I want to tell you about my two favorite gas stations in Oakland.
There are two gas stations equidistant from my house, but they are not my favorites — one is just off the freeway and only accessible on my way home. The little store is cramped, barely stocked, and the cashier sits wholly encased by a glass partition. There is no sense of warmth or friendliness. The other close gas station is a Valero. At a busy corner with an ice cream parlor on one side and an apartment complex on the other, it always bustles with people. It’s a fine gas station, albeit sometimes challenging to get in or out of.
But up the street from the Valero is a local gas station that only just reopened, after who knows how long of a renovation. There are clear “in” driveways and “out” driveways (I know — that probably seems overly picky? But it makes a difference!). The store is spaced out and they always have sour gummies. I’ve never seen a man working the counter; the whole operation seems to be staffed by several generations of smiling, competent women. They all wear hijabs and every time I’ve been in, at least one woman has a cordless phone tucked between her scarf and her ear, ringing me up and giving directions or exchanging gossip on the phone. They always compliment my hair. It’s also the gas station I stop at when I’m heading east towards the mountains or Rilke’s trainer.
My other favorite gas station is near R’s house. Sometimes I stop there on my way to her apartment and pick up peanut M’n’Ms and a lottery ticket. They just renovated their store, expanding to nearly double the size and replacing the linoleum floor with large, grey tiles. Every time I buy a lottery ticket, the one of the men behind the counter says, “Come back and let us know if you won.” There is warmth in the way he says it, so I smile back. An older man parks his black pick up truck permanently on the curb in front of the gas station. I think he lives in his truck; sometimes in the morning when I drive by, the windows are thick with inner condensation. Every time I pull up, he teases me that my car needs to be washed. It makes me think of all the guarded moments in my life when I have encountered men — not sure of their intentions, of what level of violence may be coming my way. It makes me think of this because with the men at this gas station, I do not feel guarded.

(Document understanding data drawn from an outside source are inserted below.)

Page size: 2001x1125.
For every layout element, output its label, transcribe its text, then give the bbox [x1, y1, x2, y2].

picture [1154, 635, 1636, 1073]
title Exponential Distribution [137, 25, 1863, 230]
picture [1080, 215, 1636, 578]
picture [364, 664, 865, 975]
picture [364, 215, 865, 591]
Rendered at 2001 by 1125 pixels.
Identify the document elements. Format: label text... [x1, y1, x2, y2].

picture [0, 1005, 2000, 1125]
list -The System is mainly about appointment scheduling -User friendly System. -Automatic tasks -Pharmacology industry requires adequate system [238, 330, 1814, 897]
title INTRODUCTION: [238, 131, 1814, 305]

I love gas stations in general. Even before I adopted Rilke, I took road trips alone. Illinois to Missouri every other week for a year, Illinois to Texas and back, Illinois to California, back and forth from California to British Columbia four or five times, up into the mountains dozens of times. I drive a manual Subaru Impreza — four wheel drive for mountains and snow, with a hatchback that I somehow believe can fit anything I need to carry. In my car, I feel free and safe.
Gas stations were oases on those trips — a reliable spot to use the bathroom and restock on coffee, Twizzlers, pretzels or popcorn, cheese sticks and M’n’Ms. They offered a small moment of human connection. There is something wonderfully predictable about gas stations: half-burnt coffee, overly-sweet pound cake in plastic packaging, 2-for-$1 Spanish peanuts and orange slices, lottery tickets under the countertop, a give-one-take-one penny dish, a bathroom that probably needs a key on a terrible, disgusting spoon or plastic rod. But for all their same-ness, they are staffed by people who live in the place. What a strange coming together — of moving through and staying put.

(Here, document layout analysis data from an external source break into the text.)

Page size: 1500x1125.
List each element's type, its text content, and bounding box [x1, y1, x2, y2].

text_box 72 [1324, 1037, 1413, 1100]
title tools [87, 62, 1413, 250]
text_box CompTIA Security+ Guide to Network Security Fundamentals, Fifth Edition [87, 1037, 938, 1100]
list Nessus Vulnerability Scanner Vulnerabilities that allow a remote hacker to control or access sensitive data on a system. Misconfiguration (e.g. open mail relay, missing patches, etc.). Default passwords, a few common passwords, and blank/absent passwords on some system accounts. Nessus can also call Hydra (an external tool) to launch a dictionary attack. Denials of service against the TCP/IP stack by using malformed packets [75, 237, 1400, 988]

The gas stations made me feel in control, as though no matter how far I hurled myself and my car out into the world, there would be something to sustain us. And in that small way, they made me feel safe, even when I was throwing myself from one place to another in an effort to start fresh, to erase the past, to escape the idea of who I was.
These two gas stations here in Oakland stand as islands in my mind, spaces of some relative safety. Is it that they recognize and remember me? Is it that I feel seen as a person first there, not as a woman or an object? They act as an anchor and as an echo of all the far-flung gas stations I’ve visited in the past.